Les huiles essentielles d’agrumes et certains parfums peuvent favoriser des réactions après exposition. Un produit naturel n’est pas forcément neutre au soleil. C’est un point souvent sous-estimé dans les routines de soins holistiques.
Que faire en cas de rougeur ou de brûlure après l’exposition
Une rougeur qui apparaît après quelques heures au soleil n’est pas toujours un simple coup de soleil. Si elle survient après une exposition brève, si elle brûle fortement ou si elle dessine précisément les zones découvertes, il faut envisager une réaction liée à un médicament.
La première mesure consiste à cesser l’exposition et couvrir la peau. Rafraîchissez doucement la zone avec de l’eau fraîche, sans appliquer de nouveau produit parfumé. Notez le nom des médicaments et l’heure d’apparition des symptômes afin de pouvoir décrire clairement la situation au pharmacien ou au médecin.
- Demandez rapidement conseil en cas de rougeurs importantes, de démangeaisons persistantes ou de plaques étendues.
- Consultez sans attendre si des cloques, un gonflement du visage, une gêne respiratoire ou un malaise apparaissent.
- Ne modifiez pas la dose et n’arrêtez pas seul une hormonothérapie prescrite, sauf consigne médicale urgente.
Une réaction peut aussi venir d’un autre produit utilisé le même jour, comme une crème anti-inflammatoire, un parfum ou un soin contre l’acné. C’est pourquoi le diagnostic ne doit pas reposer uniquement sur le calendrier de prise du traitement hormonal.
Les erreurs qui fragilisent le plus la peau
La plus fréquente consiste à croire qu’un ciel voilé ou une terrasse à l’ombre protège complètement. Les UV se diffusent dans l’atmosphère et se réfléchissent sur l’eau, le sable, la pierre claire et la neige. L’ombre réduit l’exposition, mais ne la supprime pas.
Autre erreur classique, attendre la sensation de chaleur ou les premières rougeurs pour se mettre à l’abri.

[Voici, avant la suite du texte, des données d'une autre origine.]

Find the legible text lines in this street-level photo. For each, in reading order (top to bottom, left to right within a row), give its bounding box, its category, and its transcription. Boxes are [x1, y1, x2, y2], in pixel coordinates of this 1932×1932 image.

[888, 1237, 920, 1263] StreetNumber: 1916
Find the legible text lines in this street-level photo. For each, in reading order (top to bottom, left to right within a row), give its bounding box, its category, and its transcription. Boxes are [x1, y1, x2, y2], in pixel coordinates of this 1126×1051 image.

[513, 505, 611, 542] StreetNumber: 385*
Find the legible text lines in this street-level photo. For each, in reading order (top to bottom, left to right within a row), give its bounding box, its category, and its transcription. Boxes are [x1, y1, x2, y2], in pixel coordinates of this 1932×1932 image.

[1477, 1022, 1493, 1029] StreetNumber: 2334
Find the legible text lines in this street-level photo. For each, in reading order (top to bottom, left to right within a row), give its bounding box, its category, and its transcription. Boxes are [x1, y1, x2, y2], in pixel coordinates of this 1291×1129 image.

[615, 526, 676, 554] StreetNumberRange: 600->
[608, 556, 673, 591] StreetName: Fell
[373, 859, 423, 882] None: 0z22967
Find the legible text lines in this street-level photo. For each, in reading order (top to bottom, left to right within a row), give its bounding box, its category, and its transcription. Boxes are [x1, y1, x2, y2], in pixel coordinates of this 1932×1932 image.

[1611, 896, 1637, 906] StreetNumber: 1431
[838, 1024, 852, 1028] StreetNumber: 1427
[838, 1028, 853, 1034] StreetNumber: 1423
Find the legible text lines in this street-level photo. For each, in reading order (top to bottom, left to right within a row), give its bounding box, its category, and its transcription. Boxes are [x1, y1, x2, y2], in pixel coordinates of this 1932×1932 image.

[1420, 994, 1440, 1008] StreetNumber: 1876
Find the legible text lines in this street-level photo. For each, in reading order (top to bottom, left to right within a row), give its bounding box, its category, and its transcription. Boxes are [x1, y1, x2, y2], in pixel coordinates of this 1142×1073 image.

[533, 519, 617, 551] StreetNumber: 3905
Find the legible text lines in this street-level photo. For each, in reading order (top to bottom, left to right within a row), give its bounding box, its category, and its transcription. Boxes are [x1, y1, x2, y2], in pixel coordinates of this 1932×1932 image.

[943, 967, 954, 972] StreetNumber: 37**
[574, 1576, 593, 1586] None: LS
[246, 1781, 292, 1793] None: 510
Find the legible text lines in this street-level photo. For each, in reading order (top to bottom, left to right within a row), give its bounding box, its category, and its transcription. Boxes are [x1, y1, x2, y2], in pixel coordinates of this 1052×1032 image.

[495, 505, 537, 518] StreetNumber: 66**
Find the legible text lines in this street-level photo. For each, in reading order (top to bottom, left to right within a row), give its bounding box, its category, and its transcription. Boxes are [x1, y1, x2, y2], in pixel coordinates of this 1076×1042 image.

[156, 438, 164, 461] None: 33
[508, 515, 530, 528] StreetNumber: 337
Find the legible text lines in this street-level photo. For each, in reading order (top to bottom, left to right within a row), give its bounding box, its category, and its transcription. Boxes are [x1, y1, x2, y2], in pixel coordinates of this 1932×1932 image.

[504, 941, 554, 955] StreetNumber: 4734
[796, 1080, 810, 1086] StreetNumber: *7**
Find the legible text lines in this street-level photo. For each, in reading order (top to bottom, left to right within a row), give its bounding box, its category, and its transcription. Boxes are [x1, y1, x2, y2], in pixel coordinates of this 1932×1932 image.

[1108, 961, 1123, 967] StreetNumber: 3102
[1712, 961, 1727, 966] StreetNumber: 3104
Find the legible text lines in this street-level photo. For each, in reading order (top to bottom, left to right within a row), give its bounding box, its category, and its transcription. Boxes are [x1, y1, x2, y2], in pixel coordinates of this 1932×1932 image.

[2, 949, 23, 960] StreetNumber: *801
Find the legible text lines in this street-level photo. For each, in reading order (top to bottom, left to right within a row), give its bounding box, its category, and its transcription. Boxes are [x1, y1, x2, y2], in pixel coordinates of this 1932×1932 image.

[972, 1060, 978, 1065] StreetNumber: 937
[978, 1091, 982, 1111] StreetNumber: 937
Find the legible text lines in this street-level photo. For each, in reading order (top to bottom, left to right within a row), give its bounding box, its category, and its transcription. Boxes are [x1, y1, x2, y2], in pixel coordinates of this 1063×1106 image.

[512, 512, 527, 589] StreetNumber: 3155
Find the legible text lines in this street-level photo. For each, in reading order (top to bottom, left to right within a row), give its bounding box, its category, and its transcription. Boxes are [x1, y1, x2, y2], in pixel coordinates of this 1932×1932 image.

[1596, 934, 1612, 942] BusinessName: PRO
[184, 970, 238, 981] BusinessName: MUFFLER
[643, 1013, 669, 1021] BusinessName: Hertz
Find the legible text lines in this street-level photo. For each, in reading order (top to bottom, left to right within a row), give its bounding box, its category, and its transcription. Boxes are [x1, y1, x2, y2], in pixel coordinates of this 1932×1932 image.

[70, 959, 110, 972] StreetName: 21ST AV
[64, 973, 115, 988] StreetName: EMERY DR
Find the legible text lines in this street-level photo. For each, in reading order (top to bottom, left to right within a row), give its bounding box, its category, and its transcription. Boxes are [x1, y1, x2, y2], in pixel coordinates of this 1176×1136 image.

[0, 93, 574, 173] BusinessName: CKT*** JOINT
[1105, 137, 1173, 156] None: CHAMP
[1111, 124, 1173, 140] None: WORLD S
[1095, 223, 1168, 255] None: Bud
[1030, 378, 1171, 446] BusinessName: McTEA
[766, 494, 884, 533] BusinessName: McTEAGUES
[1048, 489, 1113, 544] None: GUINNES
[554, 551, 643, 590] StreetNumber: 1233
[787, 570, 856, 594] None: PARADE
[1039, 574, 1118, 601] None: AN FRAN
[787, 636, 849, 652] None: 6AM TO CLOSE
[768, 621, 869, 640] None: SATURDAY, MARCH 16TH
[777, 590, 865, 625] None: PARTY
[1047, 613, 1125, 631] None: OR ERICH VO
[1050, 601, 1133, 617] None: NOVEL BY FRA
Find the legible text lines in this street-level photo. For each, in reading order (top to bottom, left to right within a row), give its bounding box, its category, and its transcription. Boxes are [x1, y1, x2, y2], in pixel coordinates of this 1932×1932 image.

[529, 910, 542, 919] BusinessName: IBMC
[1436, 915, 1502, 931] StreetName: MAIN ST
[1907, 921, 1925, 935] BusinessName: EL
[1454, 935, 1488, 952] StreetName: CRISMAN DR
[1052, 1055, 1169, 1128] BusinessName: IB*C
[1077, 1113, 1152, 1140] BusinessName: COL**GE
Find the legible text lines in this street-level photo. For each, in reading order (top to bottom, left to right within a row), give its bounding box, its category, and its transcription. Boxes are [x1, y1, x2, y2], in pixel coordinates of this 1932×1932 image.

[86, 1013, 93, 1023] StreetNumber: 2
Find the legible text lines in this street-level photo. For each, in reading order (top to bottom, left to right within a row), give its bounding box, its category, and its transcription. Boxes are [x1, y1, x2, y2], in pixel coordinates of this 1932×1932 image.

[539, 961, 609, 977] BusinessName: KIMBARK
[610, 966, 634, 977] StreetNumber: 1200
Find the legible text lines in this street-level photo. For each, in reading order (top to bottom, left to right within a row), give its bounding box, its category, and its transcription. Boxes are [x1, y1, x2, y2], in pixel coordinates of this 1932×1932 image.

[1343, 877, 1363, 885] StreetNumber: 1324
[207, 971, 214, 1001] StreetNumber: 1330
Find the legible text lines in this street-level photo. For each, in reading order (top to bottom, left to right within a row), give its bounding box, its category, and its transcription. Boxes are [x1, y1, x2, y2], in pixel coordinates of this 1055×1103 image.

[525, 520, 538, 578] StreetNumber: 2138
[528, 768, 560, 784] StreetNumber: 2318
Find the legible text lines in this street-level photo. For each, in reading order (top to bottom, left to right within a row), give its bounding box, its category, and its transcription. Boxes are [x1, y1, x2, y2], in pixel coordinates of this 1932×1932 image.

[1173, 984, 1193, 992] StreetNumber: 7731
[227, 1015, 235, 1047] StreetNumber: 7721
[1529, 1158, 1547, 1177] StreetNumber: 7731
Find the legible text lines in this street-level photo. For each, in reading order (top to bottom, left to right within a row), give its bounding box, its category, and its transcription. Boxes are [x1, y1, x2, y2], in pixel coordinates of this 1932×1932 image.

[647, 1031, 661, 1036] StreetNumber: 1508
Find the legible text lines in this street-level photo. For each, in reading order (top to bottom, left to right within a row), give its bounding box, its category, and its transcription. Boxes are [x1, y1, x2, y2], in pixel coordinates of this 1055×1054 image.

Les UVA, qui participent au vieillissement cutané et aux troubles pigmentaires, peuvent agir sans provoquer immédiatement de coup de soleil.
Enfin, la prise de vitamine D ne justifie pas une exposition volontaire et prolongée. En cas de doute ou de carence, le médecin peut proposer un dosage et une supplémentation adaptée. On ne doit pas chercher à “faire le plein” de vitamine D en brûlant sa peau.
Ce que je retiens pour profiter du soleil sans prendre de risque inutile
Dans la majorité des cas, une hormonothérapie bien suivie n’interdit pas les activités en plein air. La bonne attitude consiste à vérifier la notice, à considérer tous les médicaments associés et à protéger régulièrement les zones exposées, avec une attention particulière au visage et aux anciennes zones irradiées.
Si la peau change brutalement, si une éruption apparaît ou si la réaction semble disproportionnée par rapport au temps passé dehors, demandez conseil avant la prochaine exposition. Une protection simple, appliquée chaque jour, et un avis professionnel en cas de symptôme permettent généralement de concilier traitement hormonal, confort et vie au soleil.